TASKS TO PERFORM:
A) According to the passage about photons and electrons, what is an electron built from?
B) Echo the passage about photons and electrons word for word, from "Driven by the" up to and including "into its orbitals.".
C) Carry on the passage about photons and electrons from the point where it stops.

If multiple Rotons come closer and succeed to overcome their energy density pressure they build other stable compounds. In this way photons cluster to packets or start to enter 3D. Intuitively an electron might be a compound of 3 photons rotating in 3 different spatial directions (see Resonon). Even a single Photon might be bent into 3D world creating a stable self-resonant closed loop. Maybe it is also a combination of 3 Loops of electrons. Postulate: An electron is a (elementary) particle built from photons oscillating in 3 dimensional trajectories around a common center. It can build entanglements into 3 spatial directions.
Driven by the current energy density gradients and background fluctuations in the LEDO-Field the world constantly and inevitably “tries” to find optimal distributions of energy. Rotational electron-compounds start to create stable structures resisting the worlds tendency to entropy. Electrons build rotational pairs (e.g. as observed in atoms) that attract each other. Differently layered rotational electron-compounds start to create stable structures resisting the worlds tendency to entropy. Spoiler: Electrons build up nuclei with the purpose to simply hold electrons at their place which attracts entangled electrons into its orbitals.

MATERIAL:

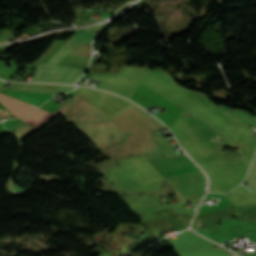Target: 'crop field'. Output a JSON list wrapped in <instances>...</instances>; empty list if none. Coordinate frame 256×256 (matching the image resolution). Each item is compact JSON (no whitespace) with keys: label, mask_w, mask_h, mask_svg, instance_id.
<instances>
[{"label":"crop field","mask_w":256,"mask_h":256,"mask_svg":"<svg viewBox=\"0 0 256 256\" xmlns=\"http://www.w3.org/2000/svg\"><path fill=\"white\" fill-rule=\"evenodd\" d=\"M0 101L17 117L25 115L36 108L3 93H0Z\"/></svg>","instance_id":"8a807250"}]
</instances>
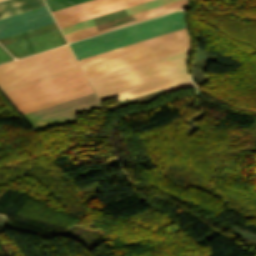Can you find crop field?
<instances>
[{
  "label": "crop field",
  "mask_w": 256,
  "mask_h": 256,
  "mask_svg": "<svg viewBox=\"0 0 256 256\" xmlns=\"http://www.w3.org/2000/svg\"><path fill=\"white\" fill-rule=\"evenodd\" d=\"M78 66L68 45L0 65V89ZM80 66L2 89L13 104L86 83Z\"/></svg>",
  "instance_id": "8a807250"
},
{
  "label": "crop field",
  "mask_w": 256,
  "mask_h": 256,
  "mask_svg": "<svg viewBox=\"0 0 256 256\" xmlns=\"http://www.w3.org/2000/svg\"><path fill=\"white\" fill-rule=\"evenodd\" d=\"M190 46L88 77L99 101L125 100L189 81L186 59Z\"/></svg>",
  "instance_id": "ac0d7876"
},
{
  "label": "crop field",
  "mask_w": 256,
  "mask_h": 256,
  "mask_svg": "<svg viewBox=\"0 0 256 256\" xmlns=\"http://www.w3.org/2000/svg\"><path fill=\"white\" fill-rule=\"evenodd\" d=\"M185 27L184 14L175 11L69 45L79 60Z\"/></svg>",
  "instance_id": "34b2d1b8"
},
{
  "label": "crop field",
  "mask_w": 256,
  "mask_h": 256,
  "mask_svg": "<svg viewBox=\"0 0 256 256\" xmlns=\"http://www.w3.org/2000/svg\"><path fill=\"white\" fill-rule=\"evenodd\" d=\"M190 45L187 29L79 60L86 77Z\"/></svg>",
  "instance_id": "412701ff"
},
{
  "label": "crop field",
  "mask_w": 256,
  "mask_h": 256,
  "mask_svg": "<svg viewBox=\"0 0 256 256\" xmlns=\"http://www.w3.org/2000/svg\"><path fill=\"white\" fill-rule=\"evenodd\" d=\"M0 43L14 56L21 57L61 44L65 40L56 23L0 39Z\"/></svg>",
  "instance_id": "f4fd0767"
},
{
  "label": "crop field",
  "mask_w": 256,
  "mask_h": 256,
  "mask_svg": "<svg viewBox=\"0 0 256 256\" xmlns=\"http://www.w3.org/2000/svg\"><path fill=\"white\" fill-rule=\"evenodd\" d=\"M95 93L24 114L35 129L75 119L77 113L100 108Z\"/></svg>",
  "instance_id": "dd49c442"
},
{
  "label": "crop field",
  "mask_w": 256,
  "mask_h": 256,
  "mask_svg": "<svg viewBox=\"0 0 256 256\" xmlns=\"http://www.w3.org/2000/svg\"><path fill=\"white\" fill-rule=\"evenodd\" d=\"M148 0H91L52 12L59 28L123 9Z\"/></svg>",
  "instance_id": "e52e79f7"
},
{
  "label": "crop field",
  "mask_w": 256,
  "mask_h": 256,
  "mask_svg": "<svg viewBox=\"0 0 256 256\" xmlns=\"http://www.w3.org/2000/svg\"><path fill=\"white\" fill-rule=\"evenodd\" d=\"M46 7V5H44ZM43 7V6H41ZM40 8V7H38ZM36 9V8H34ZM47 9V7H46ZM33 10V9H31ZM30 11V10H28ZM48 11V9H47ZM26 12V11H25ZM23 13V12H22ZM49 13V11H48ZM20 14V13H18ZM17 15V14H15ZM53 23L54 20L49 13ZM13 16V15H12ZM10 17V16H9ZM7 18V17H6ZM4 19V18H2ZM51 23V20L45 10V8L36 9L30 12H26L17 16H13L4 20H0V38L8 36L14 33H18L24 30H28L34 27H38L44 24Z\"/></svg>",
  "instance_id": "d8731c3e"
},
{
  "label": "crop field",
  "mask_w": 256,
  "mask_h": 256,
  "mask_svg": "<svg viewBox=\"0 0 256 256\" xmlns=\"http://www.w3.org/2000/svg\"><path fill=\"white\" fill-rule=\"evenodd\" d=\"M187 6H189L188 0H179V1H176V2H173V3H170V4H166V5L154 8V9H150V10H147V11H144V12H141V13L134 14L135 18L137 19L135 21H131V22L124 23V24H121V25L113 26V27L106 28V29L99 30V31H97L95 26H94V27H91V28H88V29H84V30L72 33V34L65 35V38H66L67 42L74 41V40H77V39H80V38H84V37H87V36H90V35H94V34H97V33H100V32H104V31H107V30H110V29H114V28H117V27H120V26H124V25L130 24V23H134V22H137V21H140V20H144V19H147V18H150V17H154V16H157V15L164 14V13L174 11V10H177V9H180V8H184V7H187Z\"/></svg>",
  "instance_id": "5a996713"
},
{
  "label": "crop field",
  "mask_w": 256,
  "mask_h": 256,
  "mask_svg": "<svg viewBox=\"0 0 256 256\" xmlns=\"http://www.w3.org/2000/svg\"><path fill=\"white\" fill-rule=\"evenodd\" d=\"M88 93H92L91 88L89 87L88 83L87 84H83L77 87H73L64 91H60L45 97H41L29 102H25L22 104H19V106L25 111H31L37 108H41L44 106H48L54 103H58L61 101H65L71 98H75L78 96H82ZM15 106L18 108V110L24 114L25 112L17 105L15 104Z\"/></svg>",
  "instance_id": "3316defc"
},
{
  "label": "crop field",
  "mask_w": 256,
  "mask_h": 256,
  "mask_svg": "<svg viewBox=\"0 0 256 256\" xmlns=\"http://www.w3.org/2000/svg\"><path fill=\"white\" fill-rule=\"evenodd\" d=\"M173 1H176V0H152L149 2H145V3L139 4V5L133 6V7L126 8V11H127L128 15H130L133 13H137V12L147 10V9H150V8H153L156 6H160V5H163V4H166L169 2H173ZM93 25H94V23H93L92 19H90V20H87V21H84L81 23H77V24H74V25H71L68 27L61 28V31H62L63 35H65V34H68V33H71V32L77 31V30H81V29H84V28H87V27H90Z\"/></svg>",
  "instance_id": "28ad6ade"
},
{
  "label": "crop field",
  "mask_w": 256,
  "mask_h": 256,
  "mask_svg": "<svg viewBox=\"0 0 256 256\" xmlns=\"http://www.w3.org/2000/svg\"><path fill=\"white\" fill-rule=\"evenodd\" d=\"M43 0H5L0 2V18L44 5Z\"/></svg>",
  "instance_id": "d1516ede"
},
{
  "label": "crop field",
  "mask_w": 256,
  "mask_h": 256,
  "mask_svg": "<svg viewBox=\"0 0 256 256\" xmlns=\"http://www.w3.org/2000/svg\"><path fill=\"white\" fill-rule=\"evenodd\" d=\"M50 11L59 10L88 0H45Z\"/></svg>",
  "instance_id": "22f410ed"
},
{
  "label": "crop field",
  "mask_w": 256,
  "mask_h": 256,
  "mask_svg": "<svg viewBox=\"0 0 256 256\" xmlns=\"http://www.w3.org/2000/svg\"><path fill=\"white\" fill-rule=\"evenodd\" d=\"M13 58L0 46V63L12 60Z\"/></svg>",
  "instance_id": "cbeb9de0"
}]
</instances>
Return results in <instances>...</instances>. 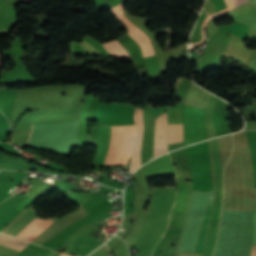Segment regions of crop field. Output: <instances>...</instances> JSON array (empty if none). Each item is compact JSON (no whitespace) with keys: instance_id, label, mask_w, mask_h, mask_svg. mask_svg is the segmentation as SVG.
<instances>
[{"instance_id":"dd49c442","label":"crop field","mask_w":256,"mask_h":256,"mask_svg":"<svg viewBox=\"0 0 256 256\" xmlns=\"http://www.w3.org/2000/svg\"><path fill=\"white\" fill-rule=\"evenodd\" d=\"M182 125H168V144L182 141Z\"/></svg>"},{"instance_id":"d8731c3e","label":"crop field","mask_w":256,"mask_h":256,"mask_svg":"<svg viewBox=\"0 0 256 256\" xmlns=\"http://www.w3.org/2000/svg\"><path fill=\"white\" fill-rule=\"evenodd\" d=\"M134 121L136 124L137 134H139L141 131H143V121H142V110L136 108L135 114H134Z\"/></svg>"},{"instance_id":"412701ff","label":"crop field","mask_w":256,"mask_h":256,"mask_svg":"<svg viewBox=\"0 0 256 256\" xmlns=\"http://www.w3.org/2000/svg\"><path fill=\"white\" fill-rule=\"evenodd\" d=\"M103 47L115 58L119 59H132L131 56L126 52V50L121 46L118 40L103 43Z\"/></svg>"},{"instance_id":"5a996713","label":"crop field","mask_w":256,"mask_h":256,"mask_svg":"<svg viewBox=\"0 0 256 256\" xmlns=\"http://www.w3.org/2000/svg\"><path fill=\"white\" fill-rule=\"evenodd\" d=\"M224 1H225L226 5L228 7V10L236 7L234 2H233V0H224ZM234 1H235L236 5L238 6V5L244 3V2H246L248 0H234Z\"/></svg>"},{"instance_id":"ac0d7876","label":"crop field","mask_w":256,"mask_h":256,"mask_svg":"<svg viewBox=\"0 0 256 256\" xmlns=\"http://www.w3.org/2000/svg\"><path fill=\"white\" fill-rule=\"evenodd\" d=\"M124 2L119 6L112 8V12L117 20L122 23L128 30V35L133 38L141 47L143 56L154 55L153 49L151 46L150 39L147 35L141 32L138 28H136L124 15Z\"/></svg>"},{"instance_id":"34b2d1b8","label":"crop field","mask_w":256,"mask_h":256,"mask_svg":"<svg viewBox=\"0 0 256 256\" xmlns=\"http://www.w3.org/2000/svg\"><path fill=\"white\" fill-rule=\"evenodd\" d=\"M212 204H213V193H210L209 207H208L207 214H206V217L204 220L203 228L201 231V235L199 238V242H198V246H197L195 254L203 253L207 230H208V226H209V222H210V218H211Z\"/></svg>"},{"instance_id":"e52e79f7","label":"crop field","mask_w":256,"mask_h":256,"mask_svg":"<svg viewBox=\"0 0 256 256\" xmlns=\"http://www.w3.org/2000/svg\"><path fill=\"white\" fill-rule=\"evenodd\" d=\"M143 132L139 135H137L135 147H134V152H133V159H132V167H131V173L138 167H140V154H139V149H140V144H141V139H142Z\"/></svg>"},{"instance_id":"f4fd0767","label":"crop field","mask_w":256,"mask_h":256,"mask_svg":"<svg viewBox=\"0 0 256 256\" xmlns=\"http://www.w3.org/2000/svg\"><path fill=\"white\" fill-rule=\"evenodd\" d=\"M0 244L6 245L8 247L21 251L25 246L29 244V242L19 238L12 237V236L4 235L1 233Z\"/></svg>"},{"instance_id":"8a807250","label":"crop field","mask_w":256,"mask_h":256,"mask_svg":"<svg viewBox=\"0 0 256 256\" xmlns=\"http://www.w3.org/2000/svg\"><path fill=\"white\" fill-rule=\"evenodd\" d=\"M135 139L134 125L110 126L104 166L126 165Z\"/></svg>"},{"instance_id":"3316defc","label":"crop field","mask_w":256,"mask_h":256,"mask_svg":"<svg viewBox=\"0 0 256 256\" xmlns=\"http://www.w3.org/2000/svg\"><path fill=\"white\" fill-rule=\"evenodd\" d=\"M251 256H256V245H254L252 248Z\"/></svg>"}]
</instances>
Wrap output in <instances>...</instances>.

---

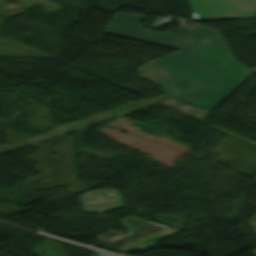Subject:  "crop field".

OUTPUTS FOR THE TASKS:
A) Photons oscillating in 3-dimensional trajectories around a common center.

B)
Driven by the current energy density gradients and background fluctuations in the LEDO-Field the world constantly and inevitably “tries” to find optimal distributions of energy. Rotational electron-compounds start to create stable structures resisting the worlds tendency to entropy. Electrons build rotational pairs (e.g. as observed in atoms) that attract each other. Differently layered rotational electron-compounds start to create stable structures resisting the worlds tendency to entropy. Spoiler: Electrons build up nuclei with the purpose to simply hold electrons at their place which attracts entangled electrons into its orbitals.

C)
There are different “Tiers” of Rotonal objects in the world. Depending on how many dimensions their resonance coupling enters.
Time: Time is the resistance of the universe to instant reorientation of a rotonal alignment. Photons experience no time as they could reorient themselves instantly when interacting with matter. The more contained rotonal energy a system has (rotonal inertia) the slower local time gets though (at least from the formulas). Example: Big masses, black holes.
Dark matter was introduced to name a yet unknown force, which modern physics still fails to find. Why? Because dark matter doesn’t exist. Modern physics expects it to be a gravitational force originating from matter. But it actually is a dark energy or rather a dark force. Modern physics has not yet realized that the rotation within a galaxy generates forces. These forces are missing in current calculations and account for a large portion of the attractive influences, which are mistakenly attributed to atomic-level phenomena like gravitation. According to the Roton model the missing attractive forces are actually caused by rotations at the galactic scale.
We show an alternative Olavian Atom Model. It’s intuitive character is based on attractions of resonating Rotons. Depending on the environment, atoms take different structures and varying energy optima. The Olavian Atom orbitals are closed trajectories taking up the combined resonances of multiple base rotations. The p-orbitals or resonant couplings to s-orbitals of different sizes, e.g. p2 couples to the s1 and s2 shells.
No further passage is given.